It’s graduation season again, and campuses throughout the country have become a forum for speakers hoping to motivate and inspire the Class of 2014. One commencement address in particular caught my attention this year (and only partly because I’m a Longhorn): Admiral William McRaven’s address to the class of 2014 at his alma mater, The University of Texas at Austin.
Adm. McRaven is the ninth commander of U.S. Special Operations Command, a Navy admiral and former commander of SEAL Team 3 who is acclaimed for leading the mission to find Osama bin Laden. In his commencement address, he urged graduates to find the courage to change the world and listed the ten lessons on changing the world he learned from basic SEAL training that he hoped would help give them that courage. Watch the full 20-minute video of his speech here here or scroll down for the highlights.
Sounds simplistic, but the point is that starting off your day by accomplishing something, no matter how small, will give you encouragement to keep moving forward and will reinforce the idea that little things matter. As Adm. McRaven says, “If you can’t do the little things right, you will never do the big things right.”
During their daily paddles through the crashing San Diego surf, the SEALs learned that the only way to make it through the 8 to 10 foot swells was for everyone to paddle in unison to the coxwain’s stroke count. The lesson – you can’t change the world alone, you’ll need some help.
One team of SEALs in particular always out paddled, out-ran, and out swam all the other boat crews. It wasn’t the crew of hulking quarterbacks, it was the so-called “Munchkin Crew” who were teased by the big men in the other boat crews about the tiny little flippers they put on their tiny little feet. The key to their success was their will to succeed, not the size of their flippers.
Several times per week, the instructors would conduct a uniform inspection. Those who failed the inspection had to run, fully clothed into the surfzone and then, wet from head to toe, roll around on the beach until every part of their body was covered with sand. The effect was known as a “sugar cookie.” The recruit stayed in that uniform the rest of the day—cold, wet and sandy. The successful recruits realized that sometimes no matter how well you prepare or how well you perform you still end up as a sugar cookie.
Every day, SEALs faced multiple physical events which had time standards that had to be met. Those who failed to meet those standards had their names posted on a list and at the end of the day were invited to a “circus” – two hours of additional calisthenics designed to wear them down, to break their spirit, to force them to quit. At some point, everyone made the circus list. The interesting thing was that those who found themselves constantly on the list got stronger and stronger thanks to the extra work. The key is to use life’s failures to build inner strength and resiliency.

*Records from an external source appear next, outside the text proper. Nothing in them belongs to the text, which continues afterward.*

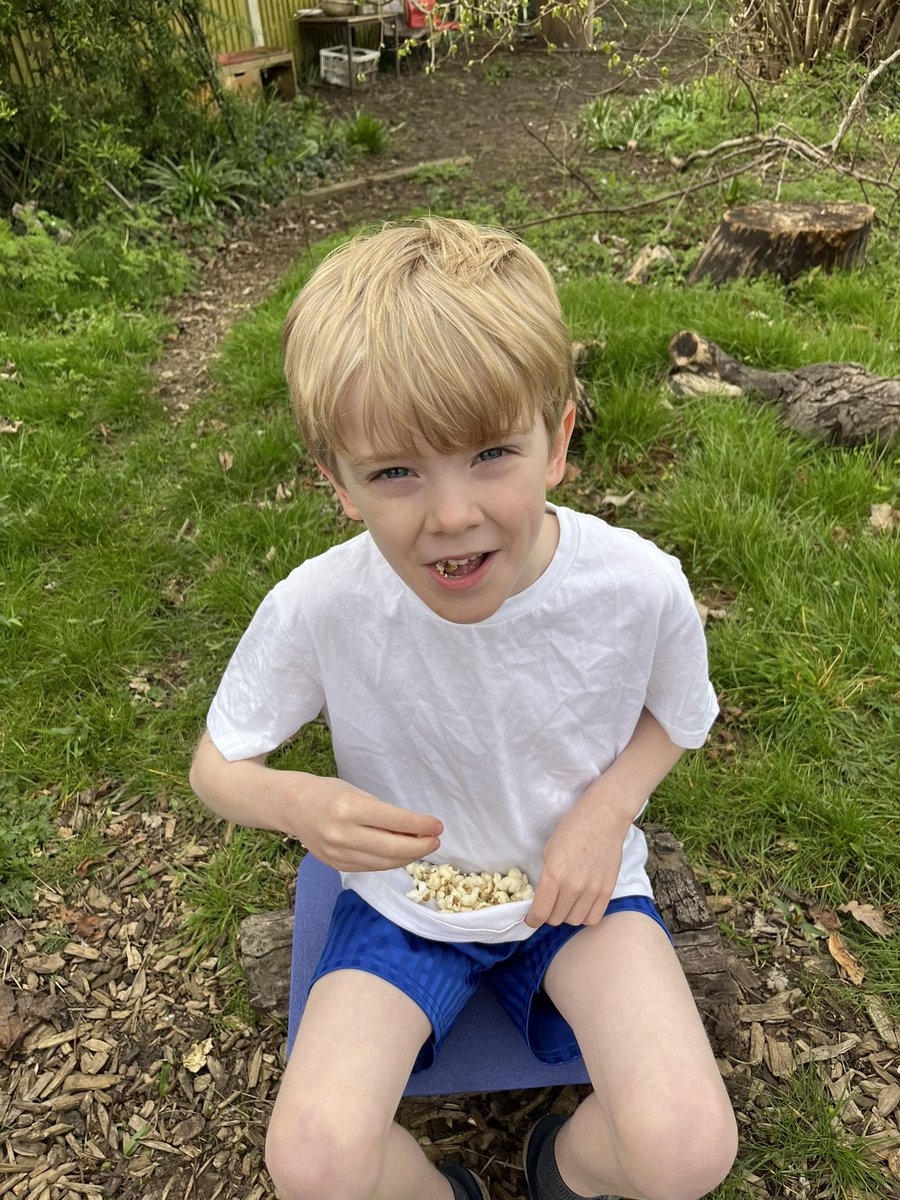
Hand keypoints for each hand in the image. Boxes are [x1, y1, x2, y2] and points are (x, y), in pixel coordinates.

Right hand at [294, 777, 441, 872]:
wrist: (292, 806)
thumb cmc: (329, 793)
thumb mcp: (357, 792)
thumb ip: (383, 813)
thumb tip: (416, 830)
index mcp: (349, 808)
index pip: (394, 821)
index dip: (420, 825)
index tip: (437, 825)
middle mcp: (342, 833)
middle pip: (392, 849)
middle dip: (419, 847)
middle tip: (435, 841)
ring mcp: (338, 853)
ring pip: (383, 863)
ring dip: (408, 857)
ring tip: (421, 847)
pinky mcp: (336, 865)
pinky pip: (370, 868)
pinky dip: (390, 863)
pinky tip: (400, 855)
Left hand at [525, 801, 624, 928]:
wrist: (603, 818)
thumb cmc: (572, 828)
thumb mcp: (549, 850)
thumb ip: (546, 876)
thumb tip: (543, 897)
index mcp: (554, 875)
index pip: (540, 912)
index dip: (532, 920)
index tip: (531, 919)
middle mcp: (573, 886)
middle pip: (556, 919)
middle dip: (548, 915)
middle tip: (549, 905)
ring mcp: (592, 890)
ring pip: (574, 921)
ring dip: (566, 916)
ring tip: (566, 904)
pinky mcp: (607, 891)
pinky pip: (593, 918)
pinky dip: (584, 916)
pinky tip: (581, 906)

The record for the obstacle course the recruits had to run twice a week had stood for years. Many had tried and failed to break the record. Then one resourceful recruit decided to go down the formidable slide obstacle head first rather than feet first. As a result, he finished the obstacle course several minutes ahead of the record. What he learned was to be bold rather than being bound by convention.
Prior to their swims in the shark-infested waters off San Clemente, the recruits were taught that if a shark begins to circle—stand your ground. Do not swim away or act afraid. If he darts towards you, then punch him in the snout and he will swim away. The lesson – there are a lot of sharks in the world. If you hope to complete the swim, then you’ll have to deal with them.
One of the jobs of a Navy SEAL is to conduct underwater attacks against enemy shipping. This is a technique that is practiced extensively during basic training. The most difficult part of the mission is when the SEAL is underneath the keel. The keel is the darkest part of the ship. You cannot see your hand in front of your face and where the noise from the ship’s machinery is deafening. It is also easy to get disoriented and fail. During this time of darkness, the SEAL must dig deep, remain calm, and composed.
On Wednesday of Hell Week, the especially grueling ninth week of training, recruits must paddle down to the Tijuana mud flats. They then spend the next 15 hours trying to survive the freezing cold mud, the howling wind, and the incessant pressure to quit from the instructors. Rather than quitting, one recruit began to sing. The song quickly spread, despite threats from the instructors. And the mud didn’t seem as cold. Dawn also seemed much closer. The power of one person can be extraordinary. One person can change the world by giving people hope.
In the center of the SEAL training compound hangs a brass bell. At any time if a recruit wants to quit, all they have to do is to ring the bell. Those who change the world never ring the bell.